Start of EXCERPTED PASSAGE
Over the past decade, we have witnessed the rapid evolution of China’s consumer infrastructure. Each shift in channels has given rise to a new generation of consumer champions.
However, as the shelf-driven dividends of “products gathering by category” gradually fade and the market enters a new stage of “people grouping by affinity,” returning to the essence of the consumer and re-understanding demand has become an essential discipline for every practitioner.
Recently, Robert Chang, Founding Partner of GenBridge Capital, joined the podcast Gentle & Sharp 温柔一刀 for an in-depth conversation.
As a consumer investor with two decades of experience in the field, he traced the three generational shifts in Chinese consumption over the past 20 years and proposed that the more important question for consumer investing going forward should be: what value does a brand truly create for consumers?
It was also a moment of personal candor from an investor.
In the episode, Robert also shared his reflections on China’s consumer industry from the perspective of a “small-town exam taker” who came from Alxa, Inner Mongolia. As cycles turn and involution intensifies, “scaling up” is no longer the only remedy. Investors and entrepreneurs alike are rediscovering their own agency. This has made us believe all the more firmly that:
The ultimate meaning of consumer investing lies far beyond the mere pursuit of victory.
Whether it is enabling people to enjoy a bowl of steaming, high-quality rice, own a comfortable piece of solid-wood furniture, or fill a bag with affordable snacks after work without pressure, we hope to see the many ordinary consumers who live earnestly while carefully managing their daily budgets.
To use solid, high-quality products to carry the small joys of everyday life—this is not only the original intention behind GenBridge’s investing, but also the warmest foundation that enables business to endure across cycles.
Below is an edited excerpt from Chang Bin’s remarks on the program.
Two decades of consumer evolution through the lens of snacks
I was born in Alxa, Inner Mongolia, one of the most remote places in the region. Alxa is larger than Zhejiang Province in land area, yet has a population of fewer than 300,000. Several of China’s largest deserts are located there.
Growing up in such a far-flung place, distant from the centers of power and attention, I was, in many ways, a typical “small-town test-taker.”
Many years later, after I became a consumer investor, I often felt that Alxa was like a nerve ending of Chinese consumption. For a long time, the new business models we discussed in major cities seemed to have little to do with the relatives who remained there. My family knew that I worked in investment, but whenever I mentioned the brands we had invested in, their faces would always show a look of confusion.
It was only in recent years that this suddenly began to change. In my hometown, Mixue, Guoquan, Luckin Coffee, and even CHAGEE have opened stores. My uncle, now in his seventies, can even skillfully search for recipes on social platforms and cook lunch for his grandson.

In 2024, Alxa’s first McDonald’s opened. Source: Alxa Media
After 20 years in consumer investing, my deepest realization is that consumption is constantly evolving, and “new consumption” is happening every day. The new consumption of each era is defined in relation to the infrastructure and consumer groups of that particular time.
If we were to make this trajectory more tangible, the snack category would be one of the most vivid time machines.
When I first entered the industry 20 years ago, people believed that snacks represented a vast market opportunity. Back then, if you went to RT-Mart, the shelves were stocked with brands such as Aming Guazi and Hua Wei Heng.
End of EXCERPTED PASSAGE
Start of RAW RECORDS
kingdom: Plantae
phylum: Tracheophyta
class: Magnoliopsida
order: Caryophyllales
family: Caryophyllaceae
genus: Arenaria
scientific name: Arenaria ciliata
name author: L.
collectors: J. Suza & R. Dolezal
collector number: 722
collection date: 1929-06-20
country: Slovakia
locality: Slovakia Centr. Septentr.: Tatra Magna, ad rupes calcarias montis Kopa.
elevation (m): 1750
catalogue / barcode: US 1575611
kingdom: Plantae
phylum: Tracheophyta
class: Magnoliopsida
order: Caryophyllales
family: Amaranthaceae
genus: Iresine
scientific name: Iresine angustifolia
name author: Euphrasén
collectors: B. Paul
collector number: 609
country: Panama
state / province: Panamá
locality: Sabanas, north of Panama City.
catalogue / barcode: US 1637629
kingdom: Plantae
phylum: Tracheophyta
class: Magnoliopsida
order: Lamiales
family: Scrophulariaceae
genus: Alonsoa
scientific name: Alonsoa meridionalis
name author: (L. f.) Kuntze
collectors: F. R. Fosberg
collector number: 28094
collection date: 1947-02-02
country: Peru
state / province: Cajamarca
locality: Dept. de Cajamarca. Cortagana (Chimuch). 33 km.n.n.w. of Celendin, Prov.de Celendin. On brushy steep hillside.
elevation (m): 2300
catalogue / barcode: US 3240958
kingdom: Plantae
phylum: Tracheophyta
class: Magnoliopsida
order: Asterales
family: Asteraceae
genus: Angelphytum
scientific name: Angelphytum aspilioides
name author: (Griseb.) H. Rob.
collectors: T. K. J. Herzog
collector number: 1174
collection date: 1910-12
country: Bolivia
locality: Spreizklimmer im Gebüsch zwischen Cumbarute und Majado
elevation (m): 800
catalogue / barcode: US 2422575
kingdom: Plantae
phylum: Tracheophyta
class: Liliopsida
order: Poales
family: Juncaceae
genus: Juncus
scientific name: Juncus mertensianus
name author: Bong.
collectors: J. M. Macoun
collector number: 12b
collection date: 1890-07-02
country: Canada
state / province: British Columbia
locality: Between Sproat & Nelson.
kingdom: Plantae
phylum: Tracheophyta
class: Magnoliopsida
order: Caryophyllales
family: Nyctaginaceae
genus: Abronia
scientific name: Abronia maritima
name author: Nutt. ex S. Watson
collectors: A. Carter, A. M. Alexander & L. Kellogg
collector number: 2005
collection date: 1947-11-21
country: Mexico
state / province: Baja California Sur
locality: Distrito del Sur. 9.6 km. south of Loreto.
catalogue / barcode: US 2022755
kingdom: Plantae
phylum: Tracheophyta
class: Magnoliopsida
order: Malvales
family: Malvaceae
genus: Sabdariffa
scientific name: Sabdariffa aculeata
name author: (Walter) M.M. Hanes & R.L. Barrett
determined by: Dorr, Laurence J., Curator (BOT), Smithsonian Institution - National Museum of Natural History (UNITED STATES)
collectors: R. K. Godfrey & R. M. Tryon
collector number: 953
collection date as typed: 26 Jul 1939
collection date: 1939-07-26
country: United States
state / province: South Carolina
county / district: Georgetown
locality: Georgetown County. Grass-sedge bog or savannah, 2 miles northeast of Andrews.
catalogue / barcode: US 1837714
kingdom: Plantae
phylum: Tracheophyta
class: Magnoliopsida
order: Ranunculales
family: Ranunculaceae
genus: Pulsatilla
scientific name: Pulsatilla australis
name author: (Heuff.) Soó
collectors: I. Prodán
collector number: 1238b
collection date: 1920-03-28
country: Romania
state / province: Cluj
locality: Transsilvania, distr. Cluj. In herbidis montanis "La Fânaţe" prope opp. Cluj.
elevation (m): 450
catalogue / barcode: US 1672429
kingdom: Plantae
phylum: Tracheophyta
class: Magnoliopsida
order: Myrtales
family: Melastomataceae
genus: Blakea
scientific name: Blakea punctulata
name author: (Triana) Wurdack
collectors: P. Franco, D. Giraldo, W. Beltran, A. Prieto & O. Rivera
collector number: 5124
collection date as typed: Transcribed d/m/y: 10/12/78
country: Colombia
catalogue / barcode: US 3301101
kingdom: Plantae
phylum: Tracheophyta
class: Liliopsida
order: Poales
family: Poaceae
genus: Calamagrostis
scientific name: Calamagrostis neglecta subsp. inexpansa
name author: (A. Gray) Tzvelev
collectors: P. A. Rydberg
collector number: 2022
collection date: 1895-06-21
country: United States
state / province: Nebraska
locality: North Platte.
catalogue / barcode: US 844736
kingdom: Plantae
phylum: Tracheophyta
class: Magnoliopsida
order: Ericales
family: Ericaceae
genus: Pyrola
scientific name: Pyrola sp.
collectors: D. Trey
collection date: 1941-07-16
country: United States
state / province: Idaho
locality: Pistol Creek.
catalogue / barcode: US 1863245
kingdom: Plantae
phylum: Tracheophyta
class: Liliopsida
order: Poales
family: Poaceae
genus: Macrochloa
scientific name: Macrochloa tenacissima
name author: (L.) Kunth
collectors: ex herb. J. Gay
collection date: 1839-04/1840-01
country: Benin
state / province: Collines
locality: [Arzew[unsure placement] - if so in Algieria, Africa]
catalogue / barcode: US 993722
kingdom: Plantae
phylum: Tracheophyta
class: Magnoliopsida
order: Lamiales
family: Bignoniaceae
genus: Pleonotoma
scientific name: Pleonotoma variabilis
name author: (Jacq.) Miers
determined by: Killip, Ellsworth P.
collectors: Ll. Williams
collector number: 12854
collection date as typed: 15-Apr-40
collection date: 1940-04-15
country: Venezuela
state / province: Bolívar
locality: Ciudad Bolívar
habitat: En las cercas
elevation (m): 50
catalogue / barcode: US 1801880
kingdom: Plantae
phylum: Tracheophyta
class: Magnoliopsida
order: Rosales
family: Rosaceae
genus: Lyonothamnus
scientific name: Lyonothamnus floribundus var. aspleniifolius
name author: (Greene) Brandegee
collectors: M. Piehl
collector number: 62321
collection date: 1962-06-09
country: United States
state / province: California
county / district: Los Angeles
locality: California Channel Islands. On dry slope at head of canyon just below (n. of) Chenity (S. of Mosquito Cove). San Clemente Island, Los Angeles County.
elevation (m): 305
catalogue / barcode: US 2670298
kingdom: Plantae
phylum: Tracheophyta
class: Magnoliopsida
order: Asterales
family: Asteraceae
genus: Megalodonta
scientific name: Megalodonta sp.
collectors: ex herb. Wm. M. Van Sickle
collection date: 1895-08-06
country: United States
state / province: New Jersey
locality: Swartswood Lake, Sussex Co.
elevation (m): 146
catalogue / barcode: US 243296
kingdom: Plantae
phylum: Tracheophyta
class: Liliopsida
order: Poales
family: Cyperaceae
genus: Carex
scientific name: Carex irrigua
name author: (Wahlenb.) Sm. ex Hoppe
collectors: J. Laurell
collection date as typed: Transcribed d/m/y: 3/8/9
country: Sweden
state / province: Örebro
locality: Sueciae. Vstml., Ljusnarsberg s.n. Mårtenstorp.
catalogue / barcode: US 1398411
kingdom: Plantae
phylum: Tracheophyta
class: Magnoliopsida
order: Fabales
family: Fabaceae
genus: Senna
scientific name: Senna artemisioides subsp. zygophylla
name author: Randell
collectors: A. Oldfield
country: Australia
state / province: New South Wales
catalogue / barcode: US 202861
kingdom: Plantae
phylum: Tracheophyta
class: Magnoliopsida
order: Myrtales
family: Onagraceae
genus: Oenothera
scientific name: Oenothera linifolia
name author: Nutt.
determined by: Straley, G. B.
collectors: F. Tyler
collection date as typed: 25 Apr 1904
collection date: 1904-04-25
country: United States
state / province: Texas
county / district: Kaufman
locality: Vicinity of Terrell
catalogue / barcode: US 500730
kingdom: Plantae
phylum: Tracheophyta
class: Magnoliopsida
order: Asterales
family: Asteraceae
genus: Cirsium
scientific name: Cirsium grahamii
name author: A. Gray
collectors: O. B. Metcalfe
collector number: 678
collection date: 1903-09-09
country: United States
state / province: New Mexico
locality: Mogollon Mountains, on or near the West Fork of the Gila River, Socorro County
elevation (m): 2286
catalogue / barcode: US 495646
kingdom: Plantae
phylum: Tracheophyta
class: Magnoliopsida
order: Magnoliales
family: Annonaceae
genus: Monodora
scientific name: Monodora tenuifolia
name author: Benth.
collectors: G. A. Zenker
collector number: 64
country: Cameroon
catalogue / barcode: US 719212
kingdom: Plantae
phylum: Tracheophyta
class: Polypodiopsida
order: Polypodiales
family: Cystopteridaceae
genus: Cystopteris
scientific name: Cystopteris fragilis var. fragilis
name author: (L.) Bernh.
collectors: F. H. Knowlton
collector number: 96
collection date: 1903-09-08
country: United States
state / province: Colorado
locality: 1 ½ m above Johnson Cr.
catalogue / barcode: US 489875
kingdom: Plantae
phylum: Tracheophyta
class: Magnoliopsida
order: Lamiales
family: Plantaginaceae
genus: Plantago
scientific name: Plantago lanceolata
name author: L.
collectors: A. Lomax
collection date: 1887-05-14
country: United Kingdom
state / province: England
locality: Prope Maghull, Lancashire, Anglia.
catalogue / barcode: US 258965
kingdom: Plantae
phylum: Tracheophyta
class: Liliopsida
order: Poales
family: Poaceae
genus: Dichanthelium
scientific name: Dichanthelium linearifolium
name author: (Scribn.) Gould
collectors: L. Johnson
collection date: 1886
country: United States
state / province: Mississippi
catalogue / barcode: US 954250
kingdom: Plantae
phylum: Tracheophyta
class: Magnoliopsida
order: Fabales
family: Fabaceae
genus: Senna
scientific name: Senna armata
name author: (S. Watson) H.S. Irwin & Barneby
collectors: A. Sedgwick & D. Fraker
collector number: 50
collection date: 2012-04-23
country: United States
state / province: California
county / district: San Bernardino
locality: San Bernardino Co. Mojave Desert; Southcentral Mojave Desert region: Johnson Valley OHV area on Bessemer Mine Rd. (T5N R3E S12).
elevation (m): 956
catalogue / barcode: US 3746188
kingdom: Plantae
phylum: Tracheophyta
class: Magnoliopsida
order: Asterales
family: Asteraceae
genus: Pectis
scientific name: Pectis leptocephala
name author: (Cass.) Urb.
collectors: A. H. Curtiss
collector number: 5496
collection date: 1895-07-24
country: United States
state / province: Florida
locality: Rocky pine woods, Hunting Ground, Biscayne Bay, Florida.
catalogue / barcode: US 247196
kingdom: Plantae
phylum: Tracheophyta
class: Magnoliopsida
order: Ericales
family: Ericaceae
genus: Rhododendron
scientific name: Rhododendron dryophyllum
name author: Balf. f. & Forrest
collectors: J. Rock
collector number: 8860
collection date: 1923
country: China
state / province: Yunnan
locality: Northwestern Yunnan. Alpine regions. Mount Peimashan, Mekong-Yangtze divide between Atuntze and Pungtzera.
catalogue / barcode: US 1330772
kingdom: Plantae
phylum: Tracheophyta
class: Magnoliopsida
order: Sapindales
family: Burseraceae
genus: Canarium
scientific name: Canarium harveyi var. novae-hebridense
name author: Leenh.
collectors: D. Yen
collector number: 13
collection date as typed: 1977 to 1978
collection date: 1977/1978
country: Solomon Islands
End of RAW RECORDS
WRITTEN PROBLEM 1: In the consumer investing excerpt, how large is Alxa's population?
WRITTEN PROBLEM 2: Condense the paragraph of the consumer investing excerpt that begins "I was born in Alxa, Inner Mongolia" into two shorter sentences, keeping its main facts.
WRITTEN PROBLEM 3: Reproduce the consumer investing excerpt word for word from "As a consumer" to "pursuit of victory.".

EXERCISE RESULT 1: Fewer than 300,000.

EXERCISE RESULT 2: The speaker was born in Alxa, Inner Mongolia, one of the region's most remote places. Alxa covers more land than Zhejiang Province but has fewer than 300,000 people, and several of China's largest deserts are there.

EXERCISE RESULT 3:
As a consumer investor with two decades of experience in the field, he traced the three generational shifts in Chinese consumption over the past 20 years and proposed that the more important question for consumer investing going forward should be: what value does a brand truly create for consumers?
It was also a moment of personal candor from an investor.
In the episode, Robert also shared his reflections on China’s consumer industry from the perspective of a “small-town exam taker” who came from Alxa, Inner Mongolia. As cycles turn and involution intensifies, “scaling up” is no longer the only remedy. Investors and entrepreneurs alike are rediscovering their own agency. This has made us believe all the more firmly that:
The ultimate meaning of consumer investing lies far beyond the mere pursuit of victory.